SPIEGEL: Are you not concerned that you will be accused of turning the United States into a kind of fortress?
Chertoff: No. What we are trying to do is avoid a fortress. We are not suggesting to bring back the visa system for Europe, although frankly you will find some people in the US who argue we should do that. The problem is if you don't do anything about this and then, God forbid, someone comes from Europe and commits a terrorist act, then I am unfortunately confident that there would be a very strong reaction in the opposite direction. What you would see is an outcry at the visa waiver program. That's why everybody needs to be interviewed. Its better investing a little bit in advance to increase security than to wait until a disaster happens. Then you would see perhaps an over-reaction that would cause some serious damage to trade and travel.
SPIEGEL: Resistance in Europe has also increased as a result of the diminished trust in the American system caused here by the way Washington fought the "war on terror."

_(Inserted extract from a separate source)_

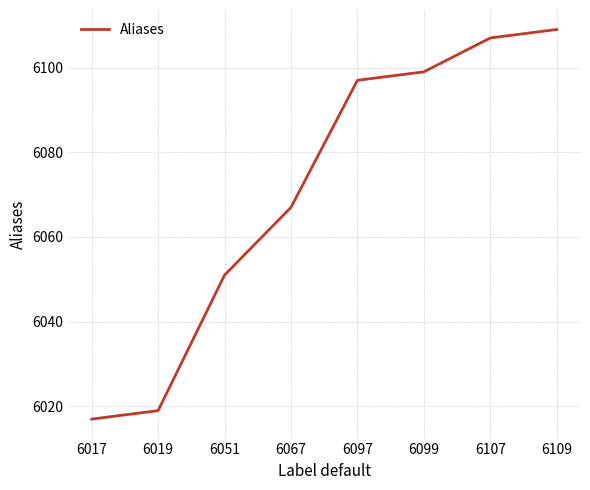

At which label is the value closest to 6063?

6067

Chertoff: I am not saying that everything the US has done has been flawless. Clearly, we have done things, particularly in the heat of the battle, that now have been recalibrated. But we have to remember who the real enemy is. People who amplify the differences and make more of them than there are, maybe for political reasons, are not doing Europe and the US a service.

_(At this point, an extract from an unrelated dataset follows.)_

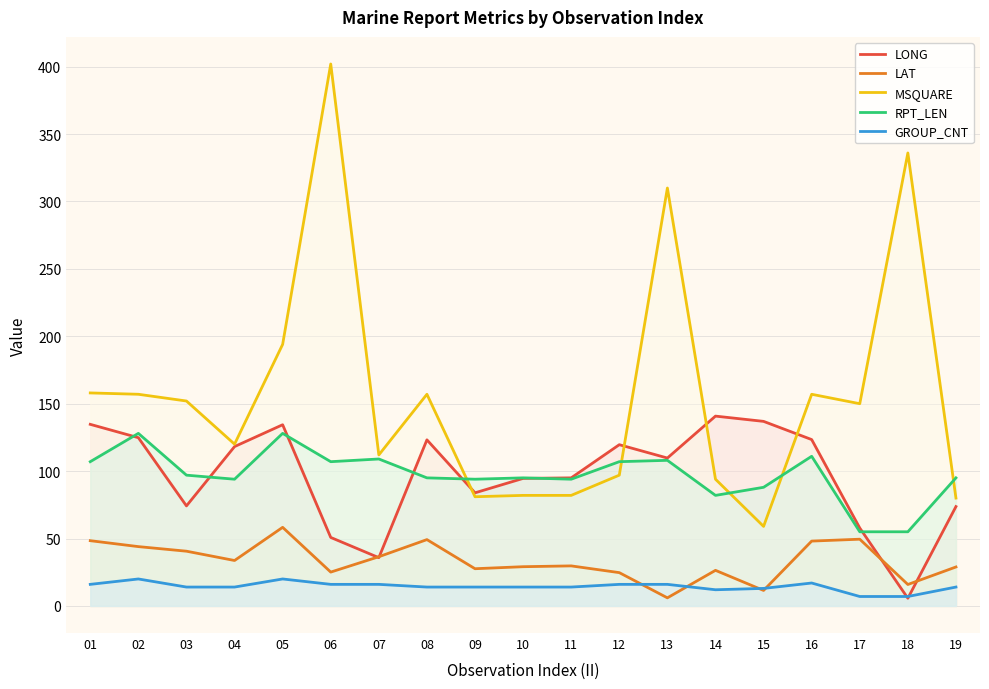

Which series changed the most between 07 and 15?

LONG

SPIEGEL: You recently visited the European Parliament and had a chance to listen, first hand, to just how strong this criticism has become.
Chertoff: I suggest to your readers that they take a look at the world of 2007. We have the Taliban trying to regain ground in Afghanistan. If they should succeed in controlling a province, what do Europeans think would happen? Even if you take Iraq out of the picture, you see struggles with extreme Islamist groups trying to take control of Somalia. We see bombs in Algeria and Morocco. Al-Qaida and terror groups in the Maghreb now forging a union. That is all happening at the doorstep of Europe.
SPIEGEL: You don't think Europe is taking the threat seriously enough?
Chertoff: The railway plot in Germany didn't succeed, but what would have happened if it had? What if it were 10 trains? What if it was an airplane? What would be the point at which Europeans would suddenly say, you know, this is not just a tolerable level of terrorism, but this is really a threat to society?
SPIEGEL: You believe Muslims in Europe tend to be more susceptible to radical Islam?
Chertoff: We worry about this in the United States as well, but we haven't seen the phenomenon quite so advanced here as in Europe. I certainly worry about European extremists getting in airplanes and coming to the US. We don't want to totally rely upon the fact that a foreign government is going to know that one of their citizens is suspicious and is going to be coming here.
SPIEGEL: You recently talked about Muslims in Europe being treated like second-class-citizens and suggested that that might have to do with a colonial legacy.
Chertoff: I think in this country, people who have been admitted as immigrants tend to assimilate better than Muslim communities in general. They seem to be more prosperous and better educated than even the average American. So they are well integrated. It is not a guarantee, but it is certainly a positive thing. I raise the question whether in some cases in Europe some of the immigration took place as a consequence of colonial relationships that allowed people to emigrate, but they didn't neccessarily feel that they are integrated into society.
SPIEGEL: You make it pretty clear that you don't want to hear any more criticism from Europe.
Chertoff: No. You are perfectly free to criticize us, and we to criticize you. What is not useful is a tone of moral superiority, for people to act as if they are sitting in moral judgement of another country. That ought to be reserved only for those countries that are so clearly beyond the pale that it is clear that they are really doing something impermissible. I think it is an exercise in moral confusion to treat differences in opinion on peripheral matters between the US and Europe as being a kind of moral problem.
Interview conducted by Georg Mascolo.